- What to work on:
Copy the lines below word for word, skipping any image.

- Data section:
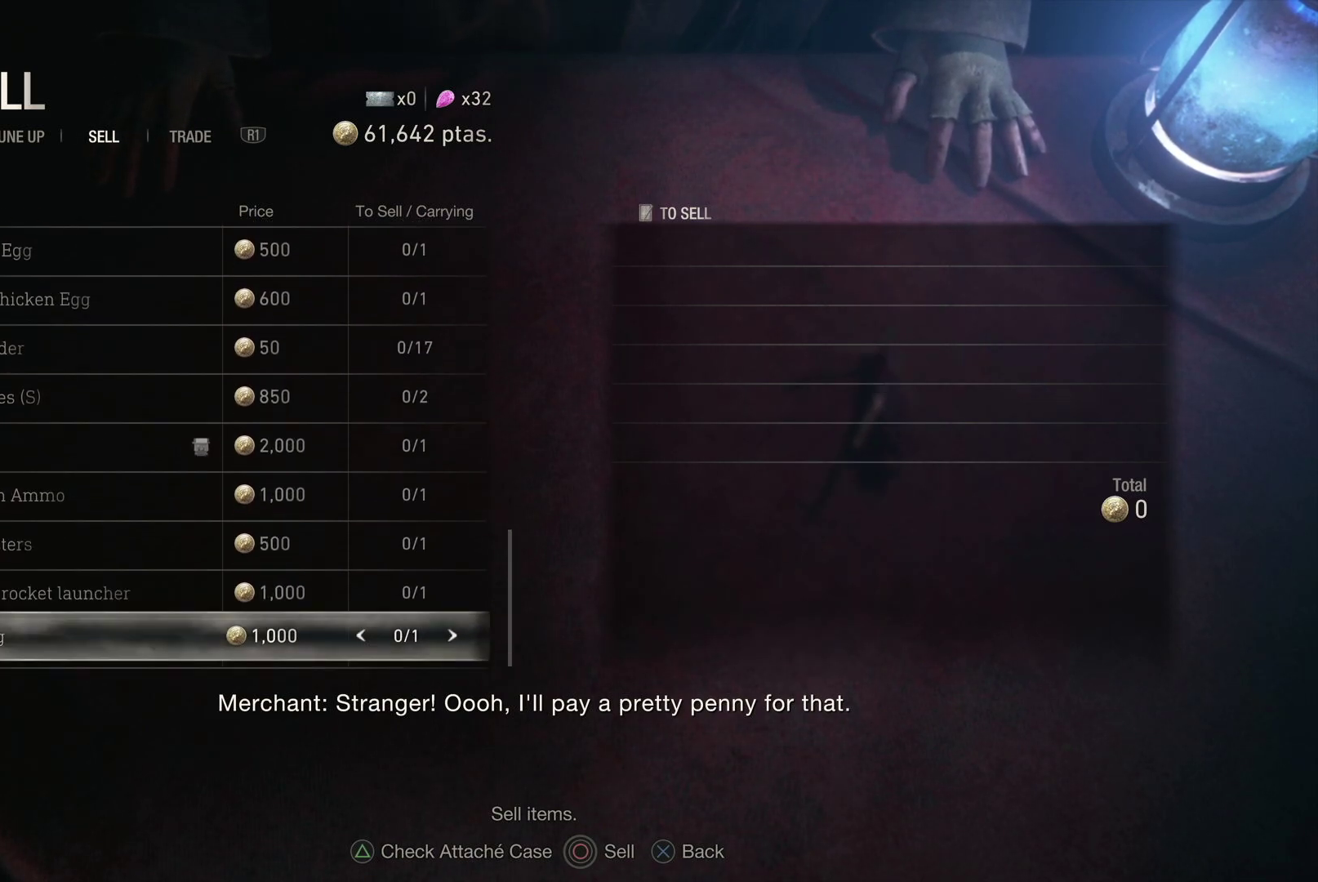
{"buttons": ["DPAD_UP"], "left_stick": "center", "right_stick": "center", "events": [[17, "DPAD_DOWN", "up"], [383, "DPAD_UP", "down"]]}
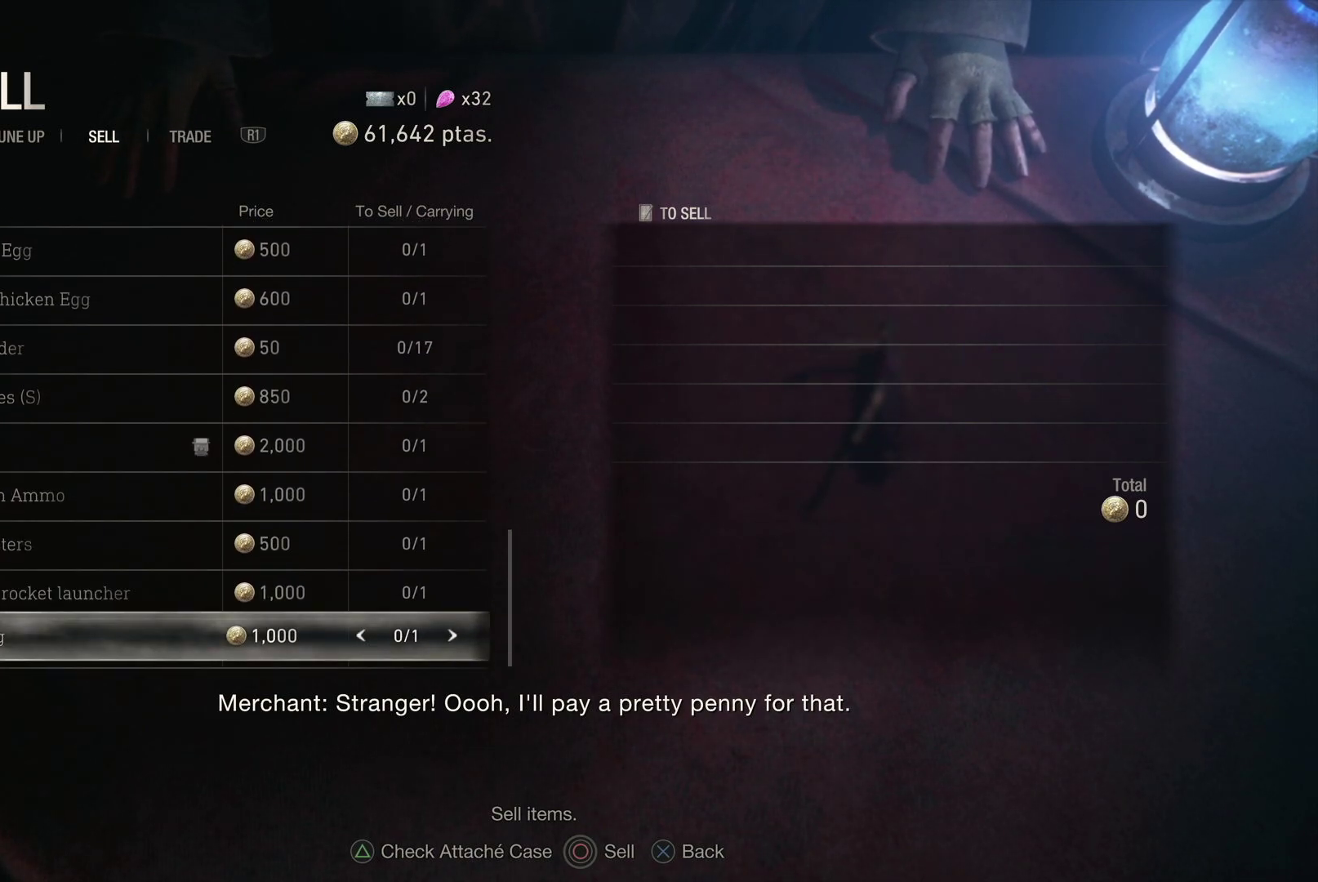
{"buttons": ["DPAD_UP"], "left_stick": "center", "right_stick": "center", "events": []}
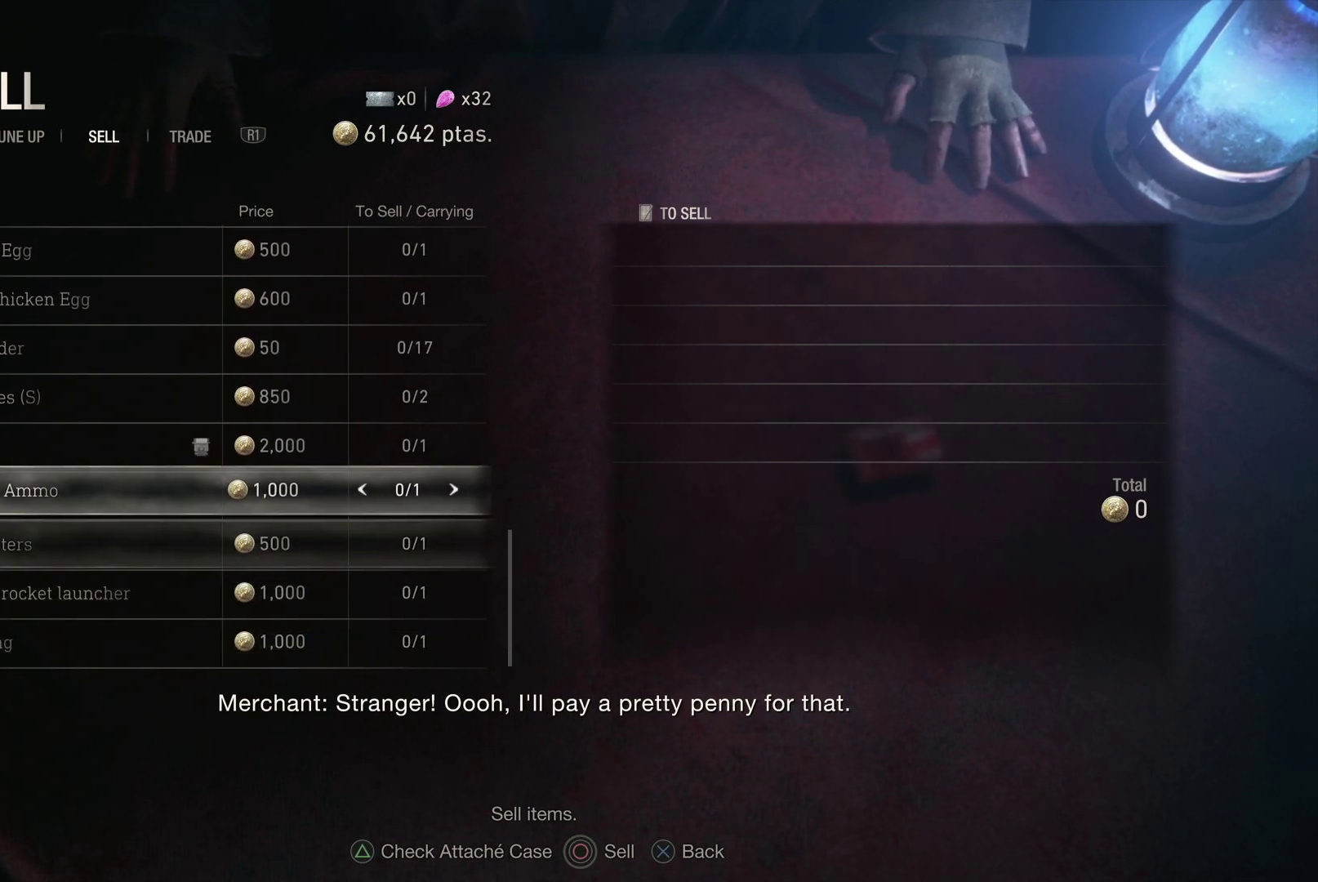
{"buttons": ["DPAD_UP"], "left_stick": "center", "right_stick": "center", "events": []}
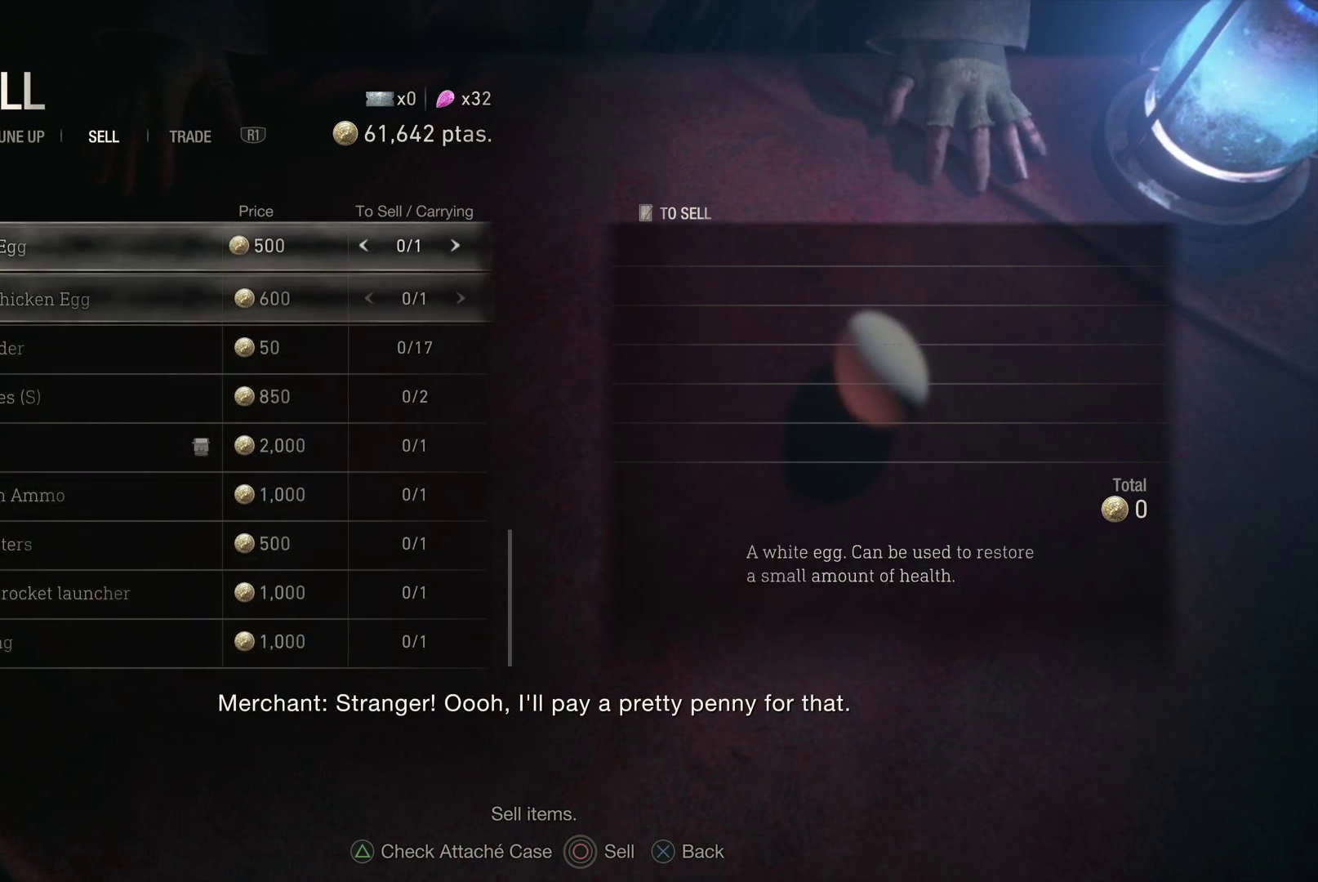
{"buttons": ["R1"], "left_stick": "center", "right_stick": "center", "events": [[317, "DPAD_UP", "up"], [467, "R1", "down"]]}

- Your solution:
{"buttons": ["DPAD_UP"], "left_stick": "center", "right_stick": "center", "events": [[17, "DPAD_DOWN", "up"], [383, "DPAD_UP", "down"]]}
{"buttons": ["DPAD_UP"], "left_stick": "center", "right_stick": "center", "events": []}
{"buttons": ["DPAD_UP"], "left_stick": "center", "right_stick": "center", "events": []}
{"buttons": ["R1"], "left_stick": "center", "right_stick": "center", "events": [[317, "DPAD_UP", "up"], [467, "R1", "down"]]}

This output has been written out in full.